**PROBLEM REQUIREMENTS**
Scan the data below and work out how many of its lines contain the word "Multiplexer". Give only that number.

Top of EXTRACTED INFORMATION

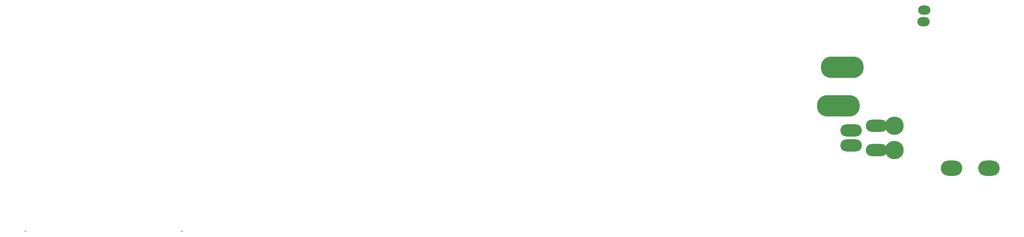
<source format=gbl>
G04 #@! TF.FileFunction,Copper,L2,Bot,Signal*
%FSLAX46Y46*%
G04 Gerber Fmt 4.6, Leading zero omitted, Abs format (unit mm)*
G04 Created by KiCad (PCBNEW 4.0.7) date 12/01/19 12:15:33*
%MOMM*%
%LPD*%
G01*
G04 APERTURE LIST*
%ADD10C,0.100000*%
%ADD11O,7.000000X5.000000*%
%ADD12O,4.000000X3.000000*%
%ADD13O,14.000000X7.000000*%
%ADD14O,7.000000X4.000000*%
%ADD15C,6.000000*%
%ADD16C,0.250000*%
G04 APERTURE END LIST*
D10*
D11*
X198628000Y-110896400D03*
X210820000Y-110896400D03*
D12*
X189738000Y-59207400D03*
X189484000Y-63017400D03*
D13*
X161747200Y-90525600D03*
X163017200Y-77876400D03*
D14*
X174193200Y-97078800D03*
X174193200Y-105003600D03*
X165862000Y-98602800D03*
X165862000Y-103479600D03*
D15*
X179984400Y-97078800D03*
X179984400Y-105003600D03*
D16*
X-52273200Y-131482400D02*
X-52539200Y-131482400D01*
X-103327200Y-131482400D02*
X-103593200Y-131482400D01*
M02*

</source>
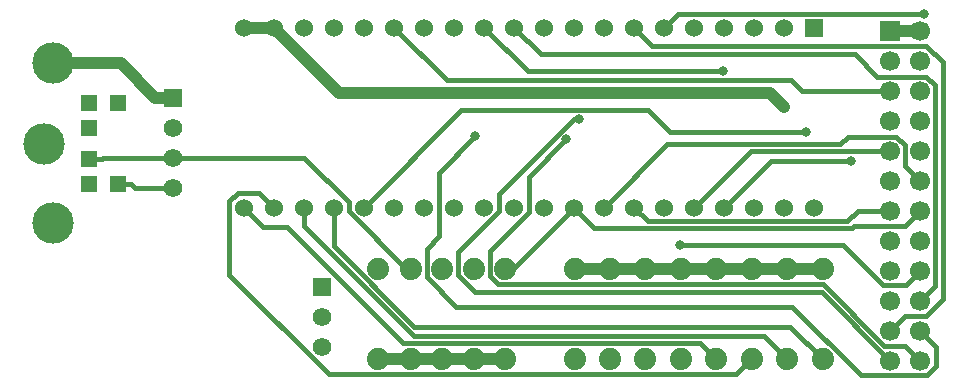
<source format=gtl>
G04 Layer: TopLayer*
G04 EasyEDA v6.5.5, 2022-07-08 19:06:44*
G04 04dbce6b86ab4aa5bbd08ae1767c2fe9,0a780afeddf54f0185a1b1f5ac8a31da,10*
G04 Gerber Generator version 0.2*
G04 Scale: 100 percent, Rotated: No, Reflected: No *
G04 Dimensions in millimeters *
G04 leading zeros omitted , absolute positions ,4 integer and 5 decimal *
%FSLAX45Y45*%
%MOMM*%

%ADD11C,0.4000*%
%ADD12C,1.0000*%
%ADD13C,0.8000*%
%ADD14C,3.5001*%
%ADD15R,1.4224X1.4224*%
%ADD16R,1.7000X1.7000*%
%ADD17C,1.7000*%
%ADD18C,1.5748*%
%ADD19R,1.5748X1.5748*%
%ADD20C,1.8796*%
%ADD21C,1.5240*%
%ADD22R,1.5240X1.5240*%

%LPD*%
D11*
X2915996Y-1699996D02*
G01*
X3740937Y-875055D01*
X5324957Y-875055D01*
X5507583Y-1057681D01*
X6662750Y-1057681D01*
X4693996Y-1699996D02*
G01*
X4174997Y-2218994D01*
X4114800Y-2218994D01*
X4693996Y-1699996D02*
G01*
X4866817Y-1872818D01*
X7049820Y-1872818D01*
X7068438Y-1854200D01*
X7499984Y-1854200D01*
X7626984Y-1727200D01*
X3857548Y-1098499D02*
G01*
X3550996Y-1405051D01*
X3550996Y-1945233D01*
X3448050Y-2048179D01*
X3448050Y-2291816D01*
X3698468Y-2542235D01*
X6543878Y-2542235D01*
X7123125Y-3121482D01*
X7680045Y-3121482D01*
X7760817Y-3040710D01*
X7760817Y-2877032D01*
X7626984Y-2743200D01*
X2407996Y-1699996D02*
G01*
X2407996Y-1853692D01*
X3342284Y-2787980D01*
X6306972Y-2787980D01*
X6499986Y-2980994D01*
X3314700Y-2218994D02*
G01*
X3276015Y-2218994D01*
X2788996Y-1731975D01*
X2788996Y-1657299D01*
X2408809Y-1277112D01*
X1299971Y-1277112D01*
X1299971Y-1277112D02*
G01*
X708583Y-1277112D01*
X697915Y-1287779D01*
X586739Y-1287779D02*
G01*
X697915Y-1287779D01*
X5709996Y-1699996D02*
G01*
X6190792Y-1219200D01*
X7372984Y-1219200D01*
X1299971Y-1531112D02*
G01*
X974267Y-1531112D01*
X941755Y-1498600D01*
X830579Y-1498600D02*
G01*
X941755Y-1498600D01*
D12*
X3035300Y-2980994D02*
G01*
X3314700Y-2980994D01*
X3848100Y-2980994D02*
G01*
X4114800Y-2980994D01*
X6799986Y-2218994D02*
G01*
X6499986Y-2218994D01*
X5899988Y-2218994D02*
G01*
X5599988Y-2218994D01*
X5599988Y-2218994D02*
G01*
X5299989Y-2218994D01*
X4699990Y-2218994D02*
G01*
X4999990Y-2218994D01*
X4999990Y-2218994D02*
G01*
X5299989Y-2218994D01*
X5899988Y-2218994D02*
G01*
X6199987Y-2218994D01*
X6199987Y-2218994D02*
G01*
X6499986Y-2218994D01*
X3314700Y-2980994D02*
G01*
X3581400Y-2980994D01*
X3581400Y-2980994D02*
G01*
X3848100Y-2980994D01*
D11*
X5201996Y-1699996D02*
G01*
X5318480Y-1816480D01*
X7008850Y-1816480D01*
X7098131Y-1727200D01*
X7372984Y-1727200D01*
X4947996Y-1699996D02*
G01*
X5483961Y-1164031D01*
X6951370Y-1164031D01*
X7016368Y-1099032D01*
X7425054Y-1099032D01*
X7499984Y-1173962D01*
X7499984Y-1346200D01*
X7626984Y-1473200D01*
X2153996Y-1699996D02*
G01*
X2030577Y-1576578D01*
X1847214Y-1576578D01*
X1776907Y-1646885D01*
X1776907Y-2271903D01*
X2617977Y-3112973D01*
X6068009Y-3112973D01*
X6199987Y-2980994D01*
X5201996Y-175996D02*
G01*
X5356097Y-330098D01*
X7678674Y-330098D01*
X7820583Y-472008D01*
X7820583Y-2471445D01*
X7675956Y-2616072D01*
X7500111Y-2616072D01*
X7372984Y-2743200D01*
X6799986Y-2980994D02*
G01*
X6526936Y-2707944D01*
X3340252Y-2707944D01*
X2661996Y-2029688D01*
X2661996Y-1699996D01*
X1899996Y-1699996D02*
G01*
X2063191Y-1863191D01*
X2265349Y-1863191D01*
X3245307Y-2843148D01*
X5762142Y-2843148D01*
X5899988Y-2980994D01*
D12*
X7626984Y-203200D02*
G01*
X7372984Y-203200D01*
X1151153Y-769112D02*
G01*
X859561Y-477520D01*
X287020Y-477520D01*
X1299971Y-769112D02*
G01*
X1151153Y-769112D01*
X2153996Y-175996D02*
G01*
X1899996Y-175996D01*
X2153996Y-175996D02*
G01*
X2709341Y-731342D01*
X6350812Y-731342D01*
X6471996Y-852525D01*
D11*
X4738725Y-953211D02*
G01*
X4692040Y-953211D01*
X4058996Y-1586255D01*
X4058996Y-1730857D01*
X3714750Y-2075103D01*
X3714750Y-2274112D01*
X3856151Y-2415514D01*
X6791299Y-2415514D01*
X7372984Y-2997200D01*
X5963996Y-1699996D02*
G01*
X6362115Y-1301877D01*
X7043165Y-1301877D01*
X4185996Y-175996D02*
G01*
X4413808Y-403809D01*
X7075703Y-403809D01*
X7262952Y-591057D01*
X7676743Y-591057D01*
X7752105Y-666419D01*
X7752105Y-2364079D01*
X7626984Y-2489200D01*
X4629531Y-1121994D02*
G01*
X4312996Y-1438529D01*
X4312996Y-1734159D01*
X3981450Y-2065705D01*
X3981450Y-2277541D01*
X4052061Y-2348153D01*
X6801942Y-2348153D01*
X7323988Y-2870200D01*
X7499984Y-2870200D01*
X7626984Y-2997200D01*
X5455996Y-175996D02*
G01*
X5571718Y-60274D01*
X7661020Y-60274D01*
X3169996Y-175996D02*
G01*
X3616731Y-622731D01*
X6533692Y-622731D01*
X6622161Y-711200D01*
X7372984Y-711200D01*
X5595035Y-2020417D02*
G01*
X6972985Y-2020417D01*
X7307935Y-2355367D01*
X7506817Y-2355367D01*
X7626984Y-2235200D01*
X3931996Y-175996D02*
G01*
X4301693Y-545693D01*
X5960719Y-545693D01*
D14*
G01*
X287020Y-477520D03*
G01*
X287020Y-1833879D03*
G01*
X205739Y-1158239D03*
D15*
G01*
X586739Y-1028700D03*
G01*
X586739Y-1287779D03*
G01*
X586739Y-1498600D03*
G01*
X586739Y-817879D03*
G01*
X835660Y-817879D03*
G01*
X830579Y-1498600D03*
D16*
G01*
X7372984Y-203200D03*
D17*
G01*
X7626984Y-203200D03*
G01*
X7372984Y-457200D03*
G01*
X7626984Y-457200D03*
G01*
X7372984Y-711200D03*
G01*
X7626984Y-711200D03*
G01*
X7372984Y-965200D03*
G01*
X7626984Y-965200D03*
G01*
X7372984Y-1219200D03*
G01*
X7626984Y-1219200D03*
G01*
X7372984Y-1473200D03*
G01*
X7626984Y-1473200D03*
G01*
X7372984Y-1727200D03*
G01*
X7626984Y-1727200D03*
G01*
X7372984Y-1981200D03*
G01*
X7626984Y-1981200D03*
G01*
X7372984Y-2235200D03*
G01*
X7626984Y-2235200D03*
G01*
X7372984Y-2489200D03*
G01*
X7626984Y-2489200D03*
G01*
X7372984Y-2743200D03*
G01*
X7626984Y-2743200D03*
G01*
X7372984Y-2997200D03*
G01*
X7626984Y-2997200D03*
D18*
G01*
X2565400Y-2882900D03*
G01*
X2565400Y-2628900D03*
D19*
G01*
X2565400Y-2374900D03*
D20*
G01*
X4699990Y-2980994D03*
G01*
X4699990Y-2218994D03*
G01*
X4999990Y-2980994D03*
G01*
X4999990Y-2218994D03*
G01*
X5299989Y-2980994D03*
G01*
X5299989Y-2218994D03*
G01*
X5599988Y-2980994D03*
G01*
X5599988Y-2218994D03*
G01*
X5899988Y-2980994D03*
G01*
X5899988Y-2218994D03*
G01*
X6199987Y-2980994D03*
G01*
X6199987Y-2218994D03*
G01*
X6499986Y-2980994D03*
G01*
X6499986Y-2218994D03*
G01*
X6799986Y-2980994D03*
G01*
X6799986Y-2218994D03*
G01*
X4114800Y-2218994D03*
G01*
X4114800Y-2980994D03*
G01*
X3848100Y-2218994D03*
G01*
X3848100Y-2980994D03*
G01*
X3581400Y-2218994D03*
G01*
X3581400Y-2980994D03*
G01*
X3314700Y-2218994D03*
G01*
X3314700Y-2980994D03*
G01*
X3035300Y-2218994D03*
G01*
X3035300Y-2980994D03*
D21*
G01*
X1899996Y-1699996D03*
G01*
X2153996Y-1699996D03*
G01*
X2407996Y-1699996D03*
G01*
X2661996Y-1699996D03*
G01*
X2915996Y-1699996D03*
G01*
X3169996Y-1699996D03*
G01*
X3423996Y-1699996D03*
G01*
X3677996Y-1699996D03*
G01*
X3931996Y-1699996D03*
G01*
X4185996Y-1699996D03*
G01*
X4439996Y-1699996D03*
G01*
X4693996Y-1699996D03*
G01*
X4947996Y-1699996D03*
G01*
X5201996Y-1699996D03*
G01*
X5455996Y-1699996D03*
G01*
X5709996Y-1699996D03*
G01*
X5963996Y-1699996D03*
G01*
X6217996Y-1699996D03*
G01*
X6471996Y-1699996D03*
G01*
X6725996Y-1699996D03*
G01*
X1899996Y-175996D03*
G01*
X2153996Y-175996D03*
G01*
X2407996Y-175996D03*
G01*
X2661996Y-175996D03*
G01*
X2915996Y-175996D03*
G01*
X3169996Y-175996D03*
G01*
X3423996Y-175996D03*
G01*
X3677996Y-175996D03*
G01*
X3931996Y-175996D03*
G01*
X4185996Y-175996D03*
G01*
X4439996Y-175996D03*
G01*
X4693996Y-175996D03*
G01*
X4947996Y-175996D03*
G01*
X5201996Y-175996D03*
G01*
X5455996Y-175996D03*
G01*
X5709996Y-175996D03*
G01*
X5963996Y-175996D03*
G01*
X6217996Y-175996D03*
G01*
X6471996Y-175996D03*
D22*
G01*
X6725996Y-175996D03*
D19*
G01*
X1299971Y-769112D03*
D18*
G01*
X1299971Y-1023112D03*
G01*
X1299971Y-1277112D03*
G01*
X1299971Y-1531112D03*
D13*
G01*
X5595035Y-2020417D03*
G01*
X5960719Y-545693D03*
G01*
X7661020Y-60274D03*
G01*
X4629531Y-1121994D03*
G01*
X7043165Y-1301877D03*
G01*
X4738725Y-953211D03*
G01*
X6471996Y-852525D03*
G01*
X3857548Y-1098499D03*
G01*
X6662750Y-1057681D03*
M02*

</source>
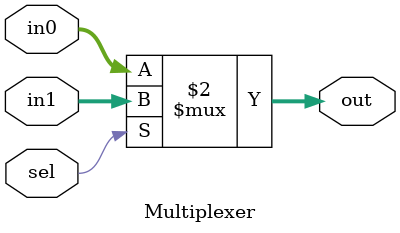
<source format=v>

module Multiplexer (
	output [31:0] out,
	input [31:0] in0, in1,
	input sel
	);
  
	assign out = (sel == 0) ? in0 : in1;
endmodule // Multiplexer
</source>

Bottom of EXTRACTED INFORMATION

**SOLVED EXERCISE**
2